L’implication de participants en conception

Les démarches de conception participatives présentent plusieurs caractéristiques générales intéressantes pour notre problématique. Elles favorisent les apprentissages chez les concepteurs et les futurs utilisateurs : p. ex. des apprentissages mutuels (Ehn, 1998 ; Béguin, 2003 ; Barcellini, 2015) ou des apprentissages incidents relatifs à la dimension constructive de l’activité de conception (Samurçay & Rabardel, 2004). Ces apprentissages sont intéressants pour un projet de conception « technology-push » (Nelson, 2011) sur technologie émergente telle qu’une table interactive. En effet, les futurs utilisateurs ont a priori peu de connaissances sur son fonctionnement ou ses usages.

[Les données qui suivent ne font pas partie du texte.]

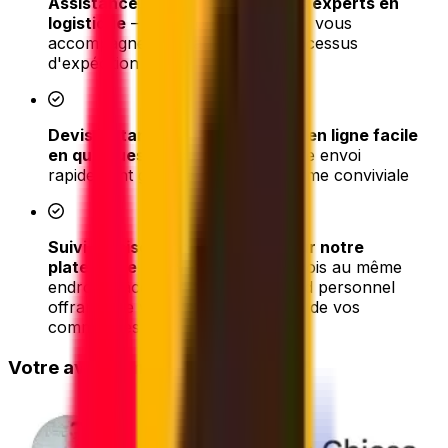
Assistance en temps réel de nos experts en
logistique
– nous sommes là pour vous
accompagner tout au long du processus
d'expédition
Devis instantané et réservation en ligne facile
en quelques clics
- réservez votre envoi
rapidement grâce à notre plateforme conviviale
Suivi et mises à jour simplifiés sur notre
plateforme
– suivez tous vos envois au même
endroit grâce à un tableau de bord personnel
offrant une vue d'ensemble claire de vos
commandes
Votre avis compte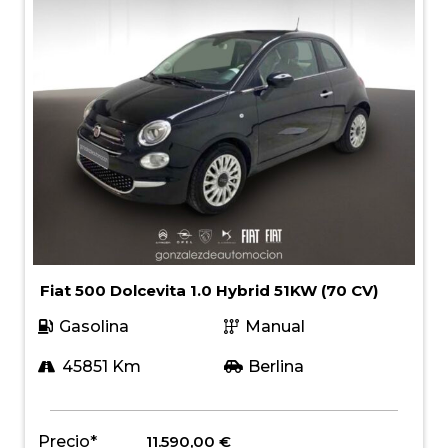
Fiat 500 Dolcevita 1.0 Hybrid 51KW (70 CV)
Gasolina
Manual
45851 Km
Berlina
Precio*
11.590,00
€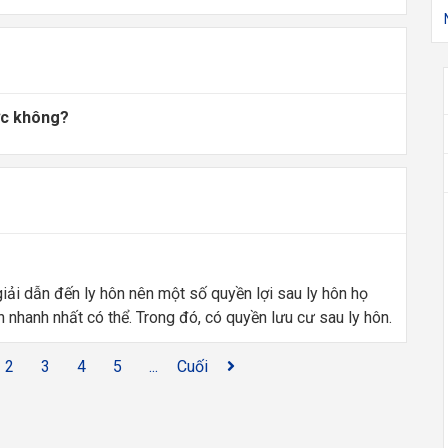
ược không?
ải dẫn đến ly hôn nên một số quyền lợi sau ly hôn họ
n nhanh nhất có thể. Trong đó, có quyền lưu cư sau ly hôn.
2
3
4
5
...
Cuối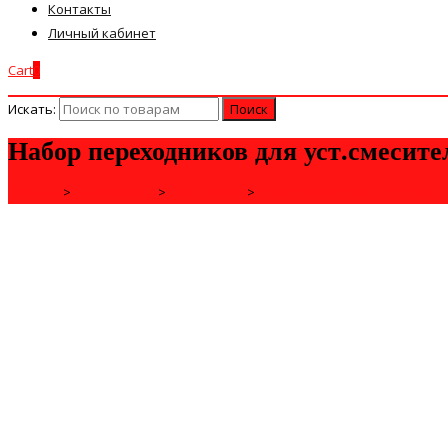
Контакты
Личный кабинет
Cart
0
Искать:
Набор переходников для уст.смесит
Главная
>
САНТЕХНИКА
>
СМЕСИТЕЛИ
>
КОМПЛЕКТУЮЩИЕ ДЛЯ СМЕС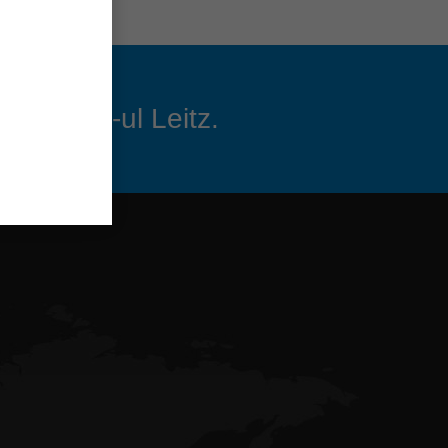
ewsletter-ul Leitz.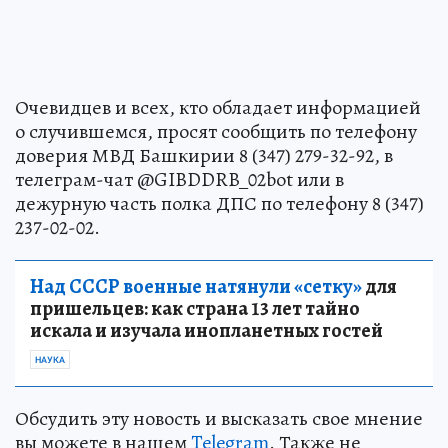
Очевидцев и всех, кто обладает информацией
о случившемся, просят сообщить по телефону
доверия МВД Башкирии 8 (347) 279-32-92, в
телеграм-чат @GIBDDRB_02bot или в
дежурную часть полка ДПС по телефону 8 (347)
237-02-02.
Над СССР военные натянули «сетку»
для
пришельцев: как страна 13 лет тайно
искала и изучала инопланетных гостей
НАУКА
Обсудить эту новость и высказать свое мнение
вы можете в нашем
Telegram
. Также не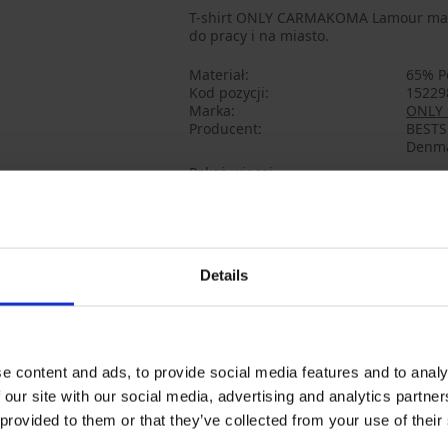
T-shirt ONLY CARMAKOMA Lamour ma luź
do pracy i na miasto.
Materiał
65% Po
Kod pozycji
15229
Marka
ONLY
Producent
BESTSE
Denma
Pokaż więcej
Może Ci się spodobać
Details
e content and ads, to provide social media features and to analy
 our site with our social media, advertising and analytics partn
 provided to them or that they’ve collected from your use of their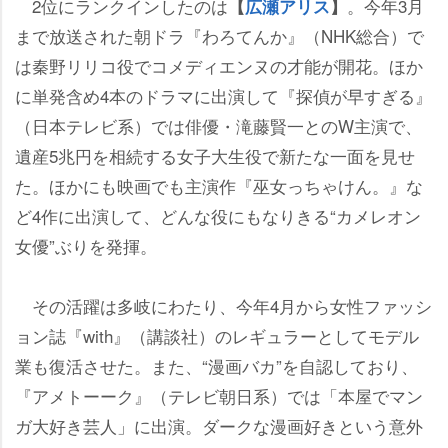
2位にランクインしたのは
。今年3月
【
広瀬アリス
】
まで放送された朝ドラ『わろてんか』（NHK総合）で
は秦野リリコ役でコメディエンヌの才能が開花。ほか
に単発含め4本のドラマに出演して『探偵が早すぎる』
（日本テレビ系）では俳優・滝藤賢一とのW主演で、
産5兆円を相続する女子大生役で新たな一面を見せ
た。ほかにも映画でも主演作『巫女っちゃけん。』な
ど4作に出演して、どんな役にもなりきる“カメレオン
女優”ぶりを発揮。
その活躍は多岐にわたり、今年4月から女性ファッシ
ョン誌『with』（講談社）のレギュラーとしてモデル
業も復活させた。また、“漫画バカ”を自認しており、
『アメトーーク』（テレビ朝日系）では「本屋でマン
ガ大好き芸人」に出演。ダークな漫画好きという意外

Leur participation en conception pourrait avoir comme premier effet de les former à la technologie pour les aider à se construire une représentation des possibilités offertes par les tables interactives. Ils pourraient par la suite devenir force de proposition en exploitant ses caractéristiques innovantes lors de la conception de l’artefact technique. Par ailleurs, nous avons vu que la formation des enseignants pouvait favoriser l’intégration du numérique dans leurs pratiques (Elliot, Livengood & McGlamery, 2012 ; Assude & Emprin, 2013). Or, compte tenu des formes d’apprentissages en conception, celles-ci peuvent participer à la formation d’enseignants concepteurs (Sanchez & Monod-Ansaldi, 2015).

Ainsi, elles peuvent leur permettre d’articuler différents types de connaissances sur leur pratique et 96 sur les tables interactives (cf. le modèle des TPACK [Mishra & Koehler, 2006] et l’approche Learning by design [Brown & Campione, 1996]). Dès lors, cette articulation devrait favoriser l’intégration des tables interactives en classes par la construction de connaissances relatives à des modes opératoires adaptés. D’un autre côté, solliciter quelques enseignants pionniers dans le cadre d’une démarche itérative leur permettrait de construire de nouvelles connaissances et de nouveaux savoir-faire vis-à-vis des tables interactives afin d’innover dans leurs pratiques d’enseignement (cf. l’approche Design-Based Research [Brown, 1992 ; Collins, 1990]).